Saturday, May 8, 2010

Recipes of the Orient: rustic Indonesian chicken soup


In the early seventies my parents travelled to Java for their honeymoon. My mother made two crucial mistakes during this trip (not counting the whole motorcycle in the rice-paddy incident). The first: purchasing a bowl of “noodles” from a street stall. She struggled through a giant bowl of shredded steamed tripe. The second: made wise by her tripe experience, she purchased, in the twilight of an outdoor food market, a plate of long green beans. The first forkful revealed her error: each long, green bean was a whole chilli. This didn’t, however, deter her. The best food is always found by the side of the road, bought from makeshift ‘kitchens’, cooked right in front of you. The risk is tripe and chillies. The reward: fresh, local, flavourful, authentic deliciousness, the kind that defines a region or country or town.

When I was sixteen my mother took my younger brother and me on a holiday to Java. From Jakata to Jogjakata, she manoeuvred two children through language barriers and nine hour train trips without air-conditioning in tropical heat and strange food and upset stomachs and terrible hotel rooms.

This was an extraordinary experience. Ancient temples, magical palaces, tiered tea plantations, noise, stench, serenity, being-attacked-by-monkeys, religious shrines and rituals, military monuments, a live volcano.

Unsurprisingly my strongest memory* of this holiday is the temporary street stall that arrived at dusk outside out hotel and packed up when the last of the food disappeared. Comprising a single gas burner, a large pot, stackable plastic chairs and table, a tarpaulin canopy, and a shrivelled tiny ancient Indonesian women and her equally ancient and shrunken male counterpart, this stall purveyed chicken and vegetable soup.

The soup appeared to consist of nothing more that a truly ginormous pot, filled with ginger, garlic, onions and many whole chickens, which had simmered away until the chicken fell off the bones. The carcasses remained in the stock. When someone requested a bowl of soup (in my case, by pointing) various chopped vegetables were added, cooked and the soup served with a scoop of boiled white rice.

The make-shift tables were laden with various mismatched bottles of soya sauce, ketchup manis** and sweet chilli sauce, fresh chopped chilli and vinegar.

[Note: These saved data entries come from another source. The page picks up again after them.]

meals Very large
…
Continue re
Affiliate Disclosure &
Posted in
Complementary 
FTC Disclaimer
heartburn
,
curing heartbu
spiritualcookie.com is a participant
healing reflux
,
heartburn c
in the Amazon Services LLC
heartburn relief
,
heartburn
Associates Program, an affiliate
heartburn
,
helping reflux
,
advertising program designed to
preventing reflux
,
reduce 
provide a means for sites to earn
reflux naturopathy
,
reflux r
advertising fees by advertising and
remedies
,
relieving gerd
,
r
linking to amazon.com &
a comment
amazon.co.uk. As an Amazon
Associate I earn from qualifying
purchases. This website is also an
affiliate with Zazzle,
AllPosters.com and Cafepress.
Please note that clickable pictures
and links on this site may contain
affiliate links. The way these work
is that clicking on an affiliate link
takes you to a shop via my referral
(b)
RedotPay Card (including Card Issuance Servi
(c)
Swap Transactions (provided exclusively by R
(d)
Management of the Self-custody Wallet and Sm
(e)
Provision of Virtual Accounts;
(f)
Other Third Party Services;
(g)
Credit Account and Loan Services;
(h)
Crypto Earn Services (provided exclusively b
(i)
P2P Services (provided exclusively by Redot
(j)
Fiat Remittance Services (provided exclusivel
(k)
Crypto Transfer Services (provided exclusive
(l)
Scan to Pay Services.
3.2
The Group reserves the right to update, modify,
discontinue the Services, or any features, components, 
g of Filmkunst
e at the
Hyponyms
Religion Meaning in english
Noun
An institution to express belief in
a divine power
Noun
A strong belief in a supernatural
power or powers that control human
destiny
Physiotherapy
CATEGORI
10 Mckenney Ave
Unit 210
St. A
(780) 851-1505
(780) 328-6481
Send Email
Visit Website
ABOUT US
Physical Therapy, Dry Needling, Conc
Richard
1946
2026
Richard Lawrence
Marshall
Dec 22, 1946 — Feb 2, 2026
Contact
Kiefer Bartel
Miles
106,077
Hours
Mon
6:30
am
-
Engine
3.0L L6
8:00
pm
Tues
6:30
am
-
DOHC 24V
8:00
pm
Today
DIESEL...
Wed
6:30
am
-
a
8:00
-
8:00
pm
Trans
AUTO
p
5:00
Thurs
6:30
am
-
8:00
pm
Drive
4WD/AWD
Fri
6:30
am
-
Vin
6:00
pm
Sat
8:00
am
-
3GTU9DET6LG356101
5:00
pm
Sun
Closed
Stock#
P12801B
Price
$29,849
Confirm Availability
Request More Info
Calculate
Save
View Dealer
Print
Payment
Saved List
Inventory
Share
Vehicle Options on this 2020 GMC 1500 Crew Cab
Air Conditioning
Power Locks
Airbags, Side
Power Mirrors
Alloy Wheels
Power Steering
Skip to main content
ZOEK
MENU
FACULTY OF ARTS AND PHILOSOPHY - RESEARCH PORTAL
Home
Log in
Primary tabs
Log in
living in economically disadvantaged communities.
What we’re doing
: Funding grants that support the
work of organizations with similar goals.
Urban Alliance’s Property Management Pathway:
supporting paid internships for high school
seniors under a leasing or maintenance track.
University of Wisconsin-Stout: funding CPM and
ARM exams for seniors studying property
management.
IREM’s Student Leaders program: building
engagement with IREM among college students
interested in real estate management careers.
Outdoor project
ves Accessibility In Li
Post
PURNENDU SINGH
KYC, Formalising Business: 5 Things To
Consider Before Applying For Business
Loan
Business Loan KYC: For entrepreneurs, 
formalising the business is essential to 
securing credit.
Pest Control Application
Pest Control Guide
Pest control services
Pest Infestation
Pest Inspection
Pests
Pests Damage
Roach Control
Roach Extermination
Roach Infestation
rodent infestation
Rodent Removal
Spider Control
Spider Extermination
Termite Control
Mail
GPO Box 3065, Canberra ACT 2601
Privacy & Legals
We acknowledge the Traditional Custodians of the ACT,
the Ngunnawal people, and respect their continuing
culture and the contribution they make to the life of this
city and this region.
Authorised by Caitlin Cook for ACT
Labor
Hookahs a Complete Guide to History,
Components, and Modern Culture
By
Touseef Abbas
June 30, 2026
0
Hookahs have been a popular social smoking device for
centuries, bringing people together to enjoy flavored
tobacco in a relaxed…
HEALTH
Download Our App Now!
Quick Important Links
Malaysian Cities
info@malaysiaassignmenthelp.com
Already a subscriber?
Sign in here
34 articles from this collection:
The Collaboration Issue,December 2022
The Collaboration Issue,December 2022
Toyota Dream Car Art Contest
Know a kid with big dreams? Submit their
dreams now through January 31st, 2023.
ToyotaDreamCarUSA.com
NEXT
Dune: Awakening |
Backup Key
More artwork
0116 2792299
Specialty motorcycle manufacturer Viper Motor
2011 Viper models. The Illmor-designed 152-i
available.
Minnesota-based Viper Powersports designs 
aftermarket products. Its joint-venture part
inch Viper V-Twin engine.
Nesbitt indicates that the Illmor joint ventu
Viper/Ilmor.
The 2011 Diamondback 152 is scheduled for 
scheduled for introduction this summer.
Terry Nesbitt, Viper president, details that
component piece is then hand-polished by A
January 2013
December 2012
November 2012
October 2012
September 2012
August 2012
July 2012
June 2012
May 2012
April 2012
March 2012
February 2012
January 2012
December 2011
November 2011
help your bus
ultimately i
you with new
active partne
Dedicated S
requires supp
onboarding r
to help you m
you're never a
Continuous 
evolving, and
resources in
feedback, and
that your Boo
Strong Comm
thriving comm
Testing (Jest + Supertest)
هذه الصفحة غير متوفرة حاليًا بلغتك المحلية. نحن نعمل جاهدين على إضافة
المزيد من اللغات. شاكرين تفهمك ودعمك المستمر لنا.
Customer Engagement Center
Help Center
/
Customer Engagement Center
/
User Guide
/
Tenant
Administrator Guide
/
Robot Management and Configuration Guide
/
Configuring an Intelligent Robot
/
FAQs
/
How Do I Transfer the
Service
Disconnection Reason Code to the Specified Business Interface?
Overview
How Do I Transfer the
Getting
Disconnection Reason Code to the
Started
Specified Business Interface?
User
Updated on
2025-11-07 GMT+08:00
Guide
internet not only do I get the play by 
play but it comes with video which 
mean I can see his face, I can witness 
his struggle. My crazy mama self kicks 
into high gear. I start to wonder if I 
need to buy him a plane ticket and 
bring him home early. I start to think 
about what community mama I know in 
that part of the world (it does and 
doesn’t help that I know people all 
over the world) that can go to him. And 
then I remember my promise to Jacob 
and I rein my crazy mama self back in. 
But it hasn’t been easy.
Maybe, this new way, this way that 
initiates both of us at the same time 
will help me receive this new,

Relying on a combination of observation and Recipes of the Orient (published in 1968 and bought by my mother following her return from the honeymoon) my mother and I managed to develop a recipe which evokes (although never exactly captures) sup ayam in the twilight by the side of a Javanese road.

* other that the whole monkey incident, which occurred due to a misunderstanding about a breadfruit I had stashed in my backpack. Once I surrendered the fruit, the monkeys let me be.

** a lightly spiced and heavily sweetened soya sauce syrup



Sup ayam (Indonesian chicken soup)

Serves 6

1 whole chicken, free range. At least 1 kg (note – a 1 kg chicken will make enough for 4 people. For more serving, used a 1.5 kg chicken, or add additional vegetables)
3 inches ginger, grated (you can use less if you are not a big ginger fan, but it is a key feature of the soup)
6 cloves garlic, minced
2 onions, chopped into 1cm dice
2 tablespoon soya sauce
2 potatoes, cut into 1.5 cm dice
1 small head broccoli, cut into small pieces (use the stalk as well – trim and dice)
2 carrots, peeled and cut into 1.5 cm dice
½ head cauliflower, cut into small pieces
1 bunch bok choi or choi sum or similar

Boiled white rice and sweet chilli sauce, to serve

In a very large pot, add chicken, garlic, ginger and half the diced onion. Cover the chicken with cold water, bring to the boil. Reduce heat and simmer for about half an hour (essentially this poaches the chicken)

Remove chicken and set aside. Top up the chicken stock with additional water (you could use chicken or vegetable stock, but I don’t bother) and bring to the boil. Add 1 tablespoon soya sauce. Taste. If required, add remaining soya sauce and/or sea salt. If I’m being fancy, I skim and strain the stock – but it’s really not necessary.

When the chicken is cool enough to handle, remove and discard the skin, and shred the meat. Set aside. (This is both messy and time consuming. Alternatively, use 750 gm chicken mince, brown in a small amount of peanut oil, then add water, ginger etc).

Bring the stock back to the boil. Add potatoes and cook for about 5 minutes. Add remaining vegetables and onion, bring to the boil and cook for a further 5 minutes. Add chicken meat and heat through.

Serve with a spoonful of rice and sweet chilli sauce.